- Show that \(\dfrac{d}{dx} (\cos x \sin^{n-1}x) = (n-1) \sin^{n-2}x - n \sin^{n}x\).
Would it help us to use \(s\) for \(\sin x\) and \(c\) for \(\cos x\)?
How can we differentiate a product?
How could we convert any \(\cos x\) terms into \(\sin x\) terms?
- Given that \(I_n = \displaystyle\int_0^{\frac{1}{2}\pi} e^{-x} \sin^n x \, dx\), show that \[I_n = -e^{-\frac{1}{2}\pi} + n \int_0^{\frac{1}{2}\pi} e^{-x} \cos x \sin^{n-1}x \, dx, \quad (n \ge 1).\]
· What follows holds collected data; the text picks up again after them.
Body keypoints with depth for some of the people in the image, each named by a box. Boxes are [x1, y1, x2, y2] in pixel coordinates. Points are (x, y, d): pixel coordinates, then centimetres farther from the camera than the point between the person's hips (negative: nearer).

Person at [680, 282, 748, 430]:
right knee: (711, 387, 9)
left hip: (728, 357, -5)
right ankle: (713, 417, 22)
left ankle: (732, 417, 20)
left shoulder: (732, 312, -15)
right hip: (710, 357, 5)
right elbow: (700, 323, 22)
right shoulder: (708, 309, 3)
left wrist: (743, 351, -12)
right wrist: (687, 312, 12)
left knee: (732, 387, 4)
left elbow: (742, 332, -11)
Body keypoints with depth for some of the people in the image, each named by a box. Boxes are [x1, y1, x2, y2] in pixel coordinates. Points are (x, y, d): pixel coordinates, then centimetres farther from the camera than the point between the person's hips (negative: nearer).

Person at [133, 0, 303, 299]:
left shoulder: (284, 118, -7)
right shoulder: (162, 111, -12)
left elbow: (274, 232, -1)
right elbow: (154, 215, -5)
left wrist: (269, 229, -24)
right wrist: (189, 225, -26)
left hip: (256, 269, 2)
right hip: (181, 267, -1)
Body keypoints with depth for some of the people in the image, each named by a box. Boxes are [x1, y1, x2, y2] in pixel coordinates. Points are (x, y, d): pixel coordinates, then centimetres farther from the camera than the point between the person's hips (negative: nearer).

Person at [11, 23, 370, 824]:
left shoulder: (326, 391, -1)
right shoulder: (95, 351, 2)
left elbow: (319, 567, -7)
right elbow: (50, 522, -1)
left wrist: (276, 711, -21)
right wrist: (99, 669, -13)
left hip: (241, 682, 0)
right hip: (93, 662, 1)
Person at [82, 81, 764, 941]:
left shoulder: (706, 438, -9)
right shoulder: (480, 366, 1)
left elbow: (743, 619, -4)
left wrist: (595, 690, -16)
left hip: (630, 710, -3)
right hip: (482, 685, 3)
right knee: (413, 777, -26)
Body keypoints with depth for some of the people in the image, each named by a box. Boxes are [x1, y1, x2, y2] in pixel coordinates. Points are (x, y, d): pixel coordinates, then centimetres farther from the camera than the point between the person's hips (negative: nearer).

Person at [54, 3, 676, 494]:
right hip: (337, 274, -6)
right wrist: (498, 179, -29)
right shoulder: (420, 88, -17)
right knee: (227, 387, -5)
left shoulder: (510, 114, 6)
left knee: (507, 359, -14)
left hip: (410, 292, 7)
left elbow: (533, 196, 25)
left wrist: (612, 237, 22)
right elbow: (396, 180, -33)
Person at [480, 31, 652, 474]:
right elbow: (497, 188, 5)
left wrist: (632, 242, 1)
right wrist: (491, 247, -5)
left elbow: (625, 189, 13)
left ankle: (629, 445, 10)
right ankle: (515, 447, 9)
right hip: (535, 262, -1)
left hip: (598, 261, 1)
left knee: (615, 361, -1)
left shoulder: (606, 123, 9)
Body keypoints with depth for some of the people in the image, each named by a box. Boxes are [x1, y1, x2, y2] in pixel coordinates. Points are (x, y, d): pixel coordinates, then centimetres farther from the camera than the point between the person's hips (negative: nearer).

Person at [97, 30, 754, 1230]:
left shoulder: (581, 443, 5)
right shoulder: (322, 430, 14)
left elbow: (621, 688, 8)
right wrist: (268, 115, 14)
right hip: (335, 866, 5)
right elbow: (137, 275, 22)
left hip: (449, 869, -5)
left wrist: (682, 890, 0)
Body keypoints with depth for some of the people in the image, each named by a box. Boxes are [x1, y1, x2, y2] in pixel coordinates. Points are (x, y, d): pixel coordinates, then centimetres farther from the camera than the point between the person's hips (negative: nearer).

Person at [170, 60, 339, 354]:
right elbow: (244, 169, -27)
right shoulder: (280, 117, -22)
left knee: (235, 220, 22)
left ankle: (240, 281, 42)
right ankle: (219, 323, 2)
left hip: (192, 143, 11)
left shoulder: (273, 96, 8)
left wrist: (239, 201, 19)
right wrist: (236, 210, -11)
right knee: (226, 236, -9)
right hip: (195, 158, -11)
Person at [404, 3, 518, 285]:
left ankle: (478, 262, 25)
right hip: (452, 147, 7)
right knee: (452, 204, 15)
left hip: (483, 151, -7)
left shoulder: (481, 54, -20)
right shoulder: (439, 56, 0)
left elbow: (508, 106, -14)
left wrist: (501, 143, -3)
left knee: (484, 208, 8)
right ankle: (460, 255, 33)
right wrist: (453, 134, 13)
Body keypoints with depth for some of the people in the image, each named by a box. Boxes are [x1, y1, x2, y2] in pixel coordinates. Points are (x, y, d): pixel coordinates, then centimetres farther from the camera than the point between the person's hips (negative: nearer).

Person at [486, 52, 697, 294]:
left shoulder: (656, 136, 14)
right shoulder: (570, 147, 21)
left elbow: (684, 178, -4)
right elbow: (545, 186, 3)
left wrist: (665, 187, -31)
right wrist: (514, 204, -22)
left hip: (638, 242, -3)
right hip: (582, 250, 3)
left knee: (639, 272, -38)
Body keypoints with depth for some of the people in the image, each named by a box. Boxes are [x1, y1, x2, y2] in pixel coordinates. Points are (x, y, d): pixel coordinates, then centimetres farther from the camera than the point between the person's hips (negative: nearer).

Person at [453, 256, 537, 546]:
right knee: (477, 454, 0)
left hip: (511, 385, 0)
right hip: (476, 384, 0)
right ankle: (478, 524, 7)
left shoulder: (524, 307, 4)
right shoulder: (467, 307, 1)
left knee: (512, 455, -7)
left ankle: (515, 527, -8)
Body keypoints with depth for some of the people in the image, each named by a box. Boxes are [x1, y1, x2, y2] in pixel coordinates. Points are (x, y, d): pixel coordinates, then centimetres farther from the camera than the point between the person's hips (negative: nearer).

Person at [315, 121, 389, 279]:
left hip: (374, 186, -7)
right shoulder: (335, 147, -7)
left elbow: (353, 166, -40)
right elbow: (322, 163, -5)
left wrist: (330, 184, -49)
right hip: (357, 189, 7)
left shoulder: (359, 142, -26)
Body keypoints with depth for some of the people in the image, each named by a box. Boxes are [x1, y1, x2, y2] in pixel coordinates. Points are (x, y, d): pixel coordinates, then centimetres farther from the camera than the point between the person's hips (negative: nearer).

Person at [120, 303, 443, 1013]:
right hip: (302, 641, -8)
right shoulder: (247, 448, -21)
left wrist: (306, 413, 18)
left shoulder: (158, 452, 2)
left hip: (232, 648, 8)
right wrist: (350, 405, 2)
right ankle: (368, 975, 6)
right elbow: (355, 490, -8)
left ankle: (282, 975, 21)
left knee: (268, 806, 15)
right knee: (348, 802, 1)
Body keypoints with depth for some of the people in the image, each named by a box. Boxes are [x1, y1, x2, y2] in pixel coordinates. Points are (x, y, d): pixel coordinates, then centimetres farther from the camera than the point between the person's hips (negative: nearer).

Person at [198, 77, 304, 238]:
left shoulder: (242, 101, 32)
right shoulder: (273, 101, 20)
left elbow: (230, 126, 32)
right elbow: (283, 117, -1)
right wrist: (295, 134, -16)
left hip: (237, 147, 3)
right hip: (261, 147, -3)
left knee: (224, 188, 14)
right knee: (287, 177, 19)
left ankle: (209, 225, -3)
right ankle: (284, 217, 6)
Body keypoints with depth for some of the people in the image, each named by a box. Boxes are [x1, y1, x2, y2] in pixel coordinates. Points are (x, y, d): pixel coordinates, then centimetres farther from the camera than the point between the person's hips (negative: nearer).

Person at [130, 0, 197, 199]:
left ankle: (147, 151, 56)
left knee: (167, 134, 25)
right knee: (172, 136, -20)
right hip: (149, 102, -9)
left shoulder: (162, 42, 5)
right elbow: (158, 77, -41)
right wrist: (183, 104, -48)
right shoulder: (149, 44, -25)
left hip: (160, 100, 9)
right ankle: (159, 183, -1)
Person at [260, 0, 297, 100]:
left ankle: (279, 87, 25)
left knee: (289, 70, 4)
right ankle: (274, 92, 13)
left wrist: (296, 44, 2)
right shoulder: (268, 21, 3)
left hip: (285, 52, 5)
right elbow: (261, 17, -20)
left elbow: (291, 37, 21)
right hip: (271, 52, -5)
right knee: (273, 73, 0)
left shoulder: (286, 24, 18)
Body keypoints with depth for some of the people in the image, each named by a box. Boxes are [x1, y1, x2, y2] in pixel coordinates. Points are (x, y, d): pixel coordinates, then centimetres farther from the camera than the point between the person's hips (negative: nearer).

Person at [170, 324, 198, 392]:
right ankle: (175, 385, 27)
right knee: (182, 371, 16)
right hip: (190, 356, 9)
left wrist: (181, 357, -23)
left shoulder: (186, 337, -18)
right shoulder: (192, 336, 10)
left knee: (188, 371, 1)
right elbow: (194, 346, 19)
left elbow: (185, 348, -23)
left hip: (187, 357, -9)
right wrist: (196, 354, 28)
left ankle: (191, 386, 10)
Do we know a ‘product rule’ for integration?
- By using the results of (i) and (ii), or otherwise, show that \[(n^2 + 1) I_n = -e^{-\frac{1}{2}\pi} + n(n-1) I_{n-2}, \quad (n \ge 2).\]
Could we use our ‘product rule’ for integration a second time?
- Show that \(I_4 = \frac{1}{85} (24 - 41 e^{-\frac{1}{2}\pi})\).
How would the earlier parts help us here?